Aw come on, you've heard him on TV.   "...Now, I could have any boat that I want, and I _still_ choose Nitro."


I mean, it's on the TV, it must be true, right?


----------



## DuckHuntin101

There resale values are absolutely horrible


----------



## gamuddawg151

I got a '98 savage 912 . Rides great, plenty of storage ,and large decks . Great boat and I have been in other higher priced boats I haven't really noticed that big a difference between them. The new z series is the platform right now IMHO.


----------



## fburris

LOL. Looks like a Triton in your avatar. You will be taking a step up in the Nitro. LOL. That will get you guys going.


----------



## 8pointduck

.......................Nitro a step up from Triton...........now that's funny


----------



## bassboy1

> .......................Nitro a step up from Triton...........now that's funny



Hey, Bucca's doing it - it's the storm that's gonna sweep Allatoona now....


----------



## Triton Mike

I was with Triton for 14 years since 1998  (almost the beginning when they started up in 97).  I was in the boat market for a newer boat and did a good bit of research.  I wanted a late model boat and a motor with some decent warranty and I wanted a bigger boat than my Tr-20.  I started off wanting a late model Tr-20/21.  I didn't want to afford the prices of a 2010-2011 Triton but honestly that goes for all boats IMHO..  I settled on a 2011 z9 with a 250hp.  I have some complaints/quirks on things on the nitro layout wise just like I have with Triton.  But overall and in the 2 months I have had the boat it's been great.  Will it hold up??  I have no idea but so far so good.  Do I know about the horror stories with Nitro. Yes.  Am I worried?  not yet LOL.  But I am very happy with the boat.  I bought this boat used with 50 hrs on the motor..  If you do the platform measurements the z9 and z8 they are the biggest boats out there in their respective category which was one of the main selling points to me.  I can fish 4 people out of it somewhat comfortably due to the overall size of the boat.  

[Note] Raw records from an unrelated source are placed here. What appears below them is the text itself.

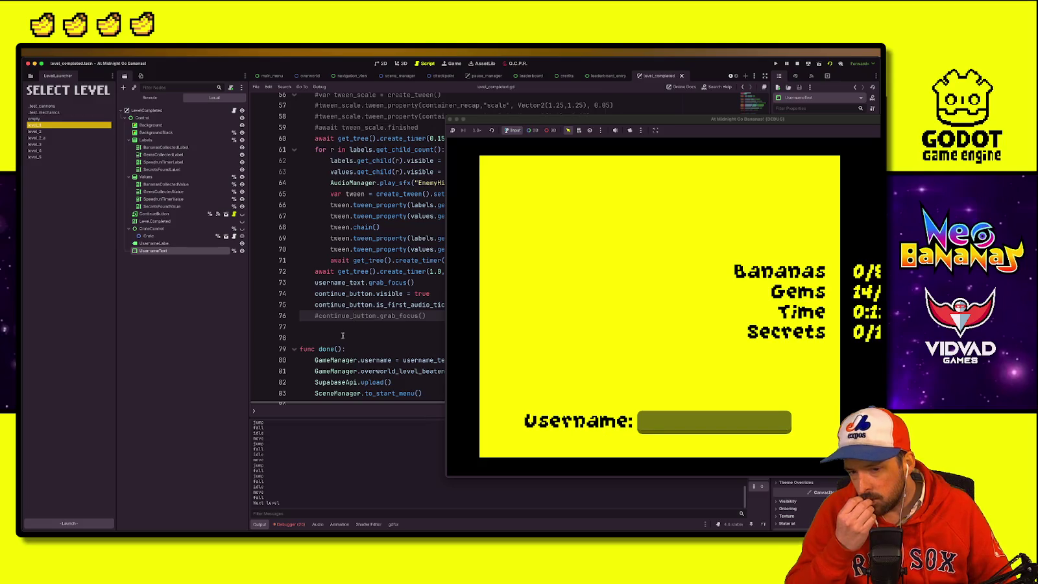
{"action": "left_click", "coordinate": [373, 331]}
{"action": "left_click", "coordinate": [661, 428]}
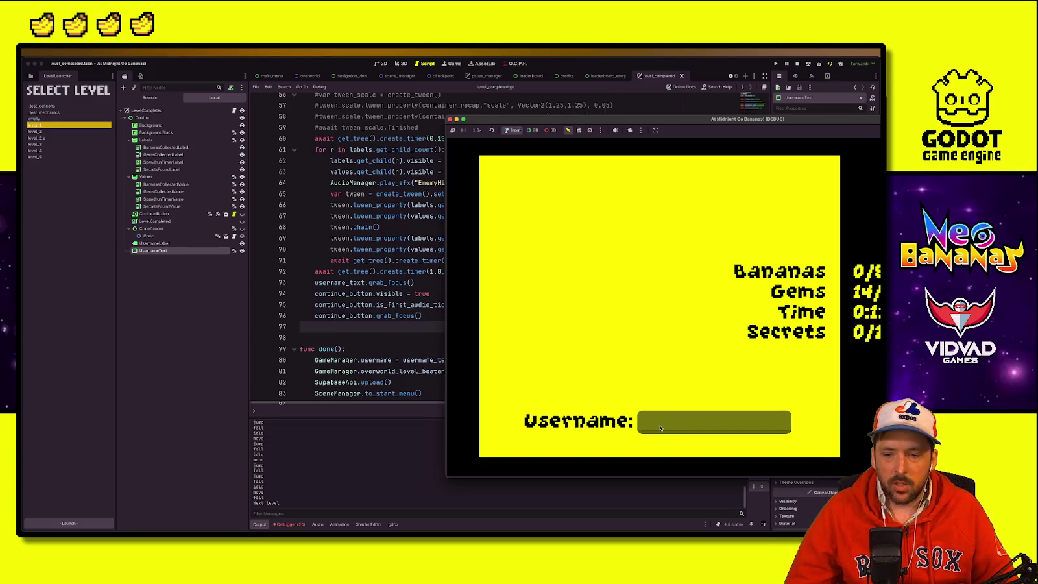
{"action": "left_click", "coordinate": [355, 324]}
{"action": "left_click", "coordinate": [378, 293]}
{"action": "left_click_drag", "start_coordinate": [536, 126], "coordinate": [745, 124]}
Step: Comment out the username_text.grab_focus() line and save the script
{"action": "left_click", "coordinate": [393, 323]}
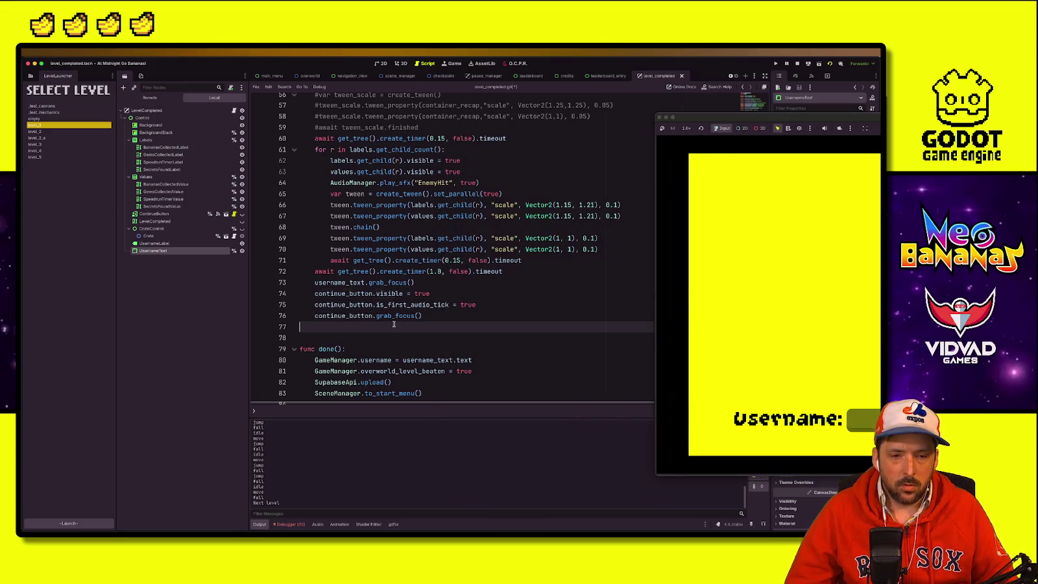
{"action": "scroll", "coordinate": [389, 329], "scroll_direction": "up", "scroll_amount": 2}
{"action": "left_click", "coordinate": [332, 356]}
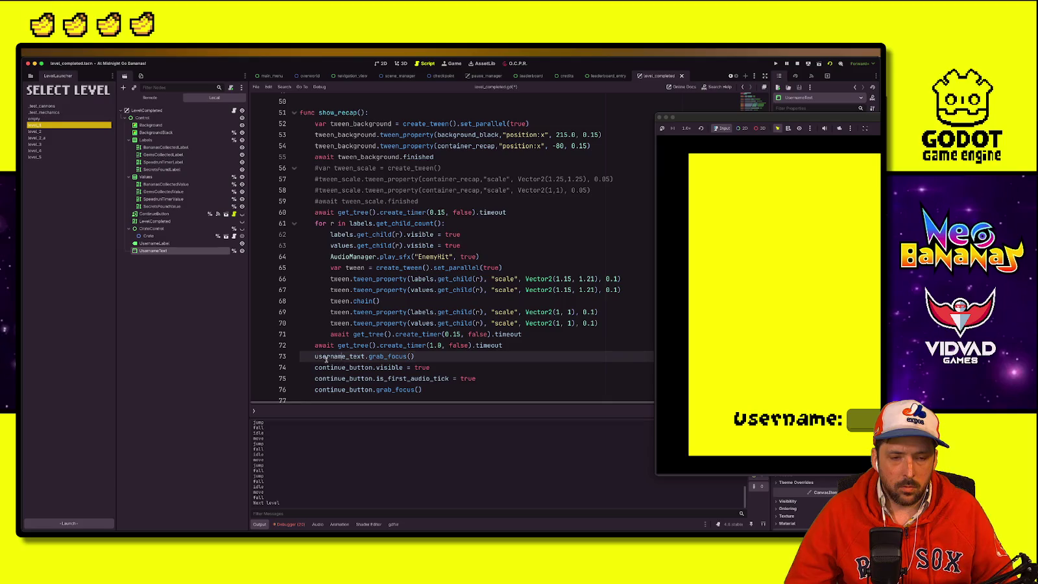
{"action": "type", "text": "#"}
{"action": "left_click", "coordinate": [435, 367]}
{"action": "key", "text": "ctrl+s"}
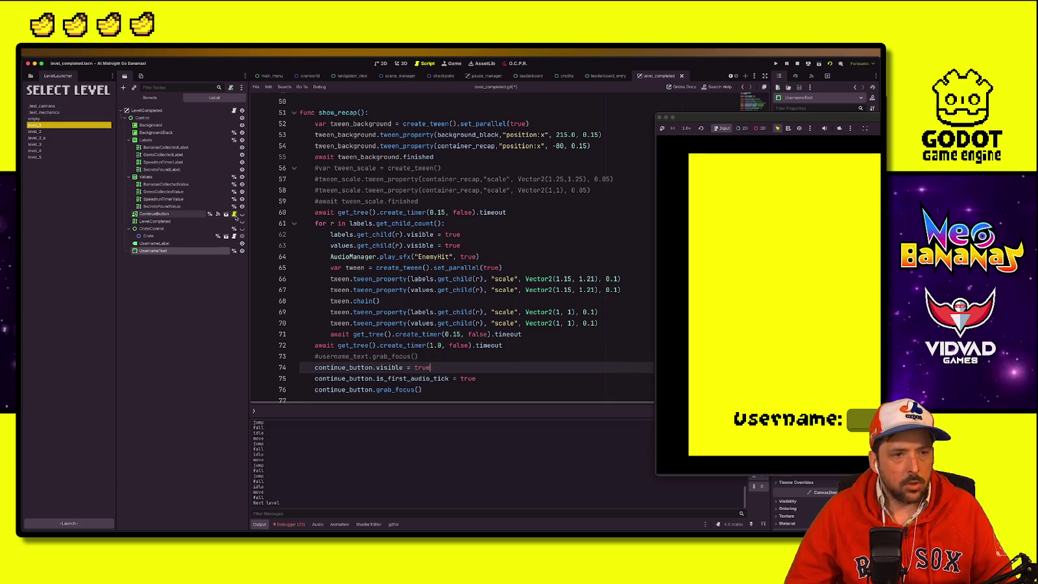
Step: Run the scene again to test which control gets focus, then stop it
{"action": "left_click", "coordinate": [159, 125]}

Ride comparsion between Triton vs Nitro??  I couldn't tell you we don't rarely get any big waves on Toona for me to tell you one way or the other.  If your on Allatoona any and want to take a ride let me know.


----------



## dturnersr

ugabowhunter said:


> Ok...The beautiful truck and boat in my avatar no longer belong to me...i had to sell both of them 1.5 years ago.
> 
> Now, i am back in the bass boat market. I HATE Nitro boats, but I am not sure why because I have never rode in one. What exactly is it about Nitros that makes their resale value pathetic? I really only buy a boat based on the price, length, and motor warranty, but a Nitro has me scared.
> 
> What is sooo bad about a Nitro? I can fix anything wrong with a bass boat besides the motor. I only remove the cowl to check the oil reservoir and to see if there are any leaks from time-to-time.
> 
> Do Nitros ride edited for typing around the censor  fredw? Does the console fall apart? Do they catch fire while charging? Are they worse than a Pro Craft? Why, exactly, are they so cheap?




For the best advice tell us what price range you are looking to buy and size of boat.  Like many have said here Nitro's have come a long way in the past several years stepping up in quality.  I recently sold my boat for a newer-bigger- in warranty boat.  I seriously considered buying a Z9; the best deals are on a slightly used boat.  The Z8's are a very nice boat for the price range.  One word of advice be ready to bounce on any deal that you find-chances are if you don't someone else will have already pulled the trigger.


----------



## jackherber

bassboy1 said:


> Not so curious, as they don't use that technology, at least not now.
> 
> To the best of my knowledge, the only boat in the Nitro-Tracker et al family that uses that technology is the Tracker Avalanche, which hasn't been made in a few years.  I don't recall any production Nitros of that design (though there could be a few), so that, coupled with the demise of the Tracker Avalanche, leads me to believe that method didn't work out so well for them.
> 
> These days, the Nitro boats are the same fiberglass that everyone else uses.



   Yeah, it was pretty new to the boating industry when I saw it. Pretty expensive too. It seemed like a heck of an idea though. Nice smooth curves like glass and no welds/seams. Also it took one heck of sheet of aluminum to make a one piece hull. This was no 4' X 8' sheet.


----------